So, did you know there’s a 5-year-old girl missing in America? Did you know she’s been missing for three weeks? If you didn’t, don’t feel bad because it’s not your fault. You see, 5-year-old Jhessye Shockley is Black; and, as expected, there’s very little media coverage of her disappearance. Yes I know you’re probably tired of people like me throwing out these race cards. But the reality remains: female Black bodies just aren’t valued in the mainstream media. Hell, there have been many cases in as much as recent years to support this.
However, it was not always this way in America. Once upon a time, if a Black woman or a Black child who happens to be female went missing, finding them was a top priority. However, thanks to the Emancipation Proclamation, the value of Black female bodies has plummeted. No seriously, think about this for a second: can you imagine slave owners turning a blind eye when there most precious commodity — Black women of child-bearing age — disappeared all of a sudden?
This from the New York Times:
The disappearance of 5-year-old Jhessye Shockley from this Phoenix suburb on Oct. 11 has, in some ways, stuck to the script of what occurs coast to coast when children cannot be found. But the case of Jhessye, whose name is pronounced Jessie (and is spelled “Jahessye” by the Glendale police), has its own troubling elements
Relatives of Jhessye, a black girl who has been missing for more than two weeks, have criticized the news media for not giving the case the same national attention that they say is given to white children who have disappeared. But the considerable local media scrutiny on the missing child has angered the family as well, with some of the suspicion for Jhessye’s disappearance directed at her mother, Jerice Hunter.
Before Jhessye’s birth, Ms. Hunter pleaded no contest in California to abusing her other children. She served three and a half years in state prison, during which time Jhessye, who was born before the sentence began, and the other children lived with relatives.
It was Shirley Johnson, Ms. Hunter’s mother, who reported that abuse to the authorities, although she is now convinced that her daughter turned her life around and was taking good care of the children.
“All the time and energy that’s focused on my daughter’s past should go toward looking for Jhessye,” said Ms. Johnson, who flew in from northern California to help in the search
Since Jhessye disappeared, relatives who helped take care of her while her mother was in jail have come forward to air suspicions that the girl was suffering from abuse. Recounting a conversation with Jhessye at a barbecue in April, one relative, Mahogany Hightower, told The Arizona Republic: “She cried really bad, telling us she wanted us to take her home. She wanted to go home now. We told her you can’t come home with us now but you will later. She goes, ‘I can’t go later. I’ve got to go now.’ ” Ms. Hunter, the mother, angrily dismissed those claims.
Ms. Hunter appeared outside the State Capitol on Monday with friends and family to draw more attention to the case.
A television reporter asked whether she had hurt Jhessye, prompting Ms. Hunter, who is eight months pregnant, to emotionally deny that she had done anything wrong.

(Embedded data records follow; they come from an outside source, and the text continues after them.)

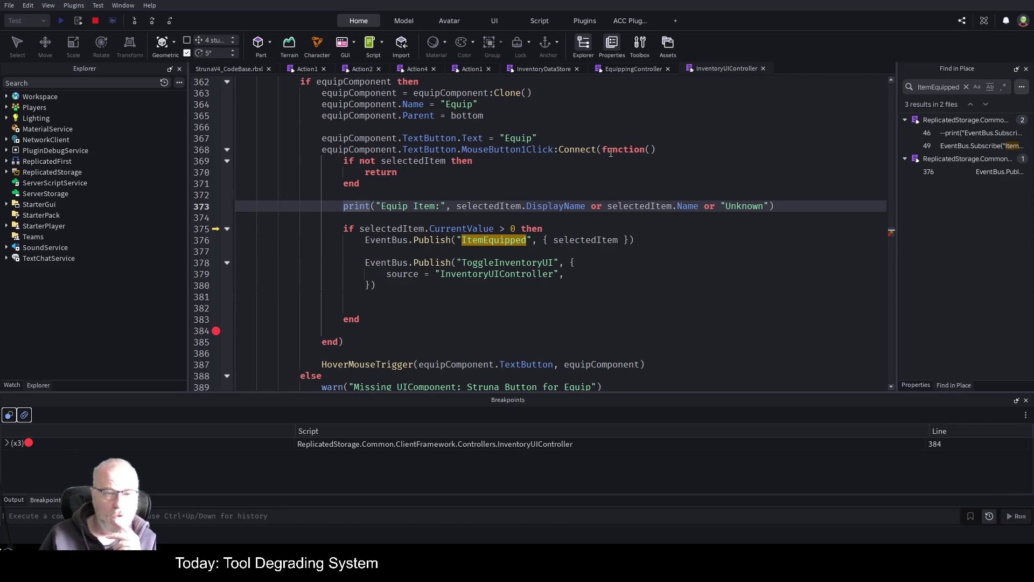
Add an else after the publish calls and start typing EventBus.Publish("MEess inside it
{"action": "scroll", "coordinate": [611, 153], "scroll_direction": "up", "scroll_amount": 2}
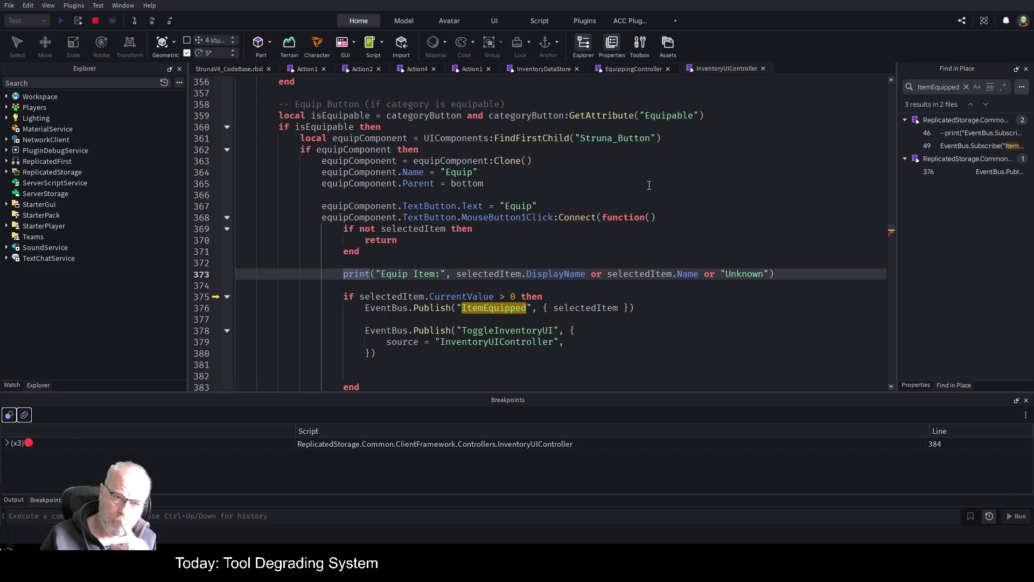
{"action": "scroll", "coordinate": [614, 188], "scroll_direction": "up", "scroll_amount": 2}
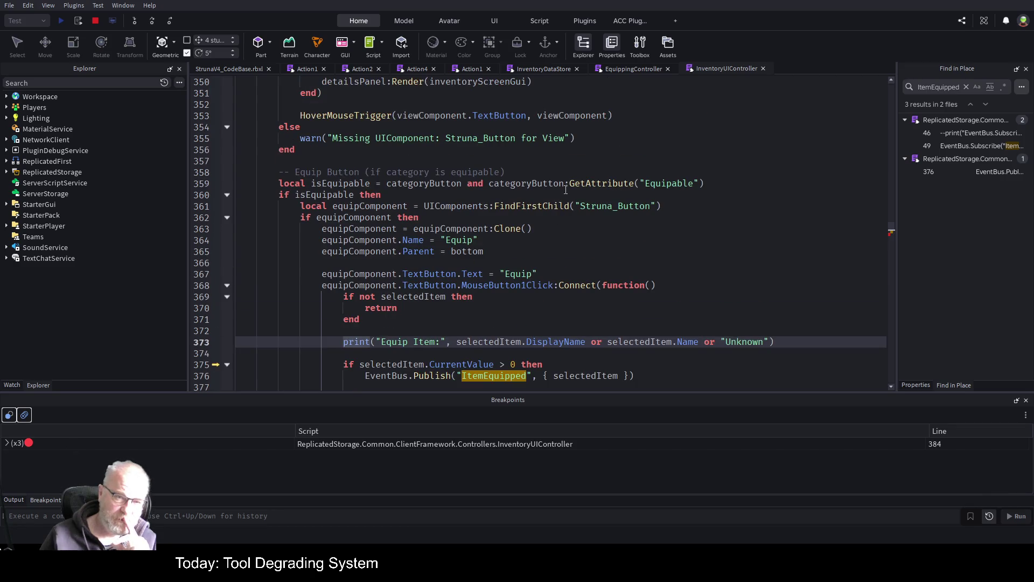
{"action": "scroll", "coordinate": [565, 190], "scroll_direction": "down", "scroll_amount": 1}
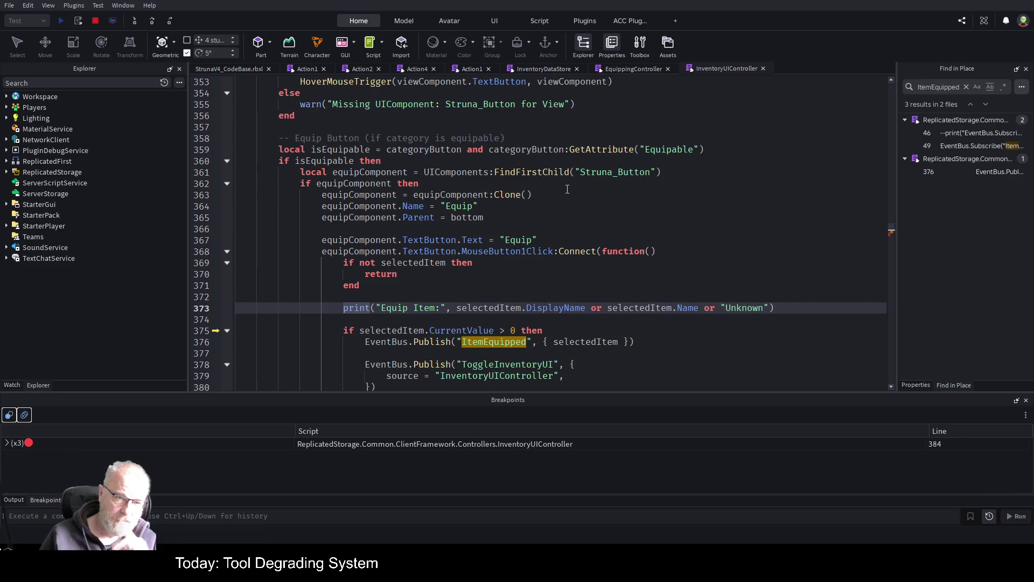
{"action": "scroll", "coordinate": [567, 189], "scroll_direction": "down", "scroll_amount": 2}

“It is very unfair to ask me that,” she said, her voice rising. “Do I look like I hurt my daughter? Do I look like I hurt my daughter? Do I look like I hurt my daughter?”
The police say that they consider Jhessye’s disappearance a high priority and continue to have a team of detectives following up on leads. Jhessye’s skin color does not enter into their investigation at all, they said.
Now I’m not sure if the Casey Anthony case has set precedence; however, I find it
typical a bit disappointing that the criminal history of Jhessye’s mother to be a central focus. I don’t know, but maybe the Glendale police is making an attempt to prevent being taken for a ride much in the same way Casey Anthony did to Florida authorities. It’s plausible that the color of Jhessye’s skin, and that of her mother has no relevance. Yep, like racism, maybe it’s a figment of my imagination.
At a news conference on Oct. 18, a week after the girl’s disappearance, Cmdr. Rick St. John of the Glendale Police, who is overseeing the investigation, said that everyone who had come into contact with Jhessye was a person of interest in the inquiry.
He said he had no concerns about Ms. Hunter’s version of what occurred, although he also said that the police were considering administering a polygraph test to corroborate her account. Ms. Hunter said that she left Jhessye in the house and her three older children in the backyard when she went out to run some errands that afternoon. When she returned, she found the front door unlocked and Jhessye gone. She called 911.
Ms. Hunter also knocked on the doors of neighbors, including Karla Brown, who lives two apartments away. “She knocked on my door and said, ‘Did you see my baby?’ ” Ms. Brown recalled.
Ms. Brown had been sitting out front and saw Ms. Hunter leave earlier in the afternoon in a taxi. But Ms. Brown said she then went inside her apartment and did not see Jhessye come out the front door.
As for Ms. Hunter’s criminal past, Ms. Brown said she did not consider that relevant to Jhessye’s disappearance. “She paid her dues,” Ms. Brown said. “I have never seen welts or bruises on those kids. She’s strict, yeah, but she keeps those kids out of trouble.”
Still, Arizona’s Child Protective Services recently removed Ms. Hunter’s three other children, who range in age from 7 to 13, from the home. Stephen Meissner, a spokesman for the agency, confirmed that the children were in state custody but declined to comment further, citing privacy rules.
Jhessye was last seen wearing blue jean shorts, a white T-shirt and pink flip flops, and the police said they continued to hold out hope that the girl would be found.
“There are several possibilities,” Commander St. John said. “We can’t rule out any possibility until the evidence and facts of the case rule it out.”
Of course I’d like to think that when it comes to the disappearance of a child, that authorities are not influenced by race. HoweverI can’t help but to think about 3-year-old Breeann Rodriquez, who went missing this past summer in Missouri. Unfortunately for her relatives, Breeann, who was Hispanic, was found dead. To this day I still wonder if she would have been found alive, had authorities not waited three days after her disappearance, to issue an Amber Alert. The jury is still out on that one; but, like Jhessye, Breeann was a minority. Either way, there’s a little Black girl missing, and I don’t see an outpouring of resources — human or otherwise — to locate her, and bring her back to her family. It’s really sad that this reality iis faced by the relatives of missing people of color. But hopefully one day we’ll get beyond the unequal protection under the law we now expwerience.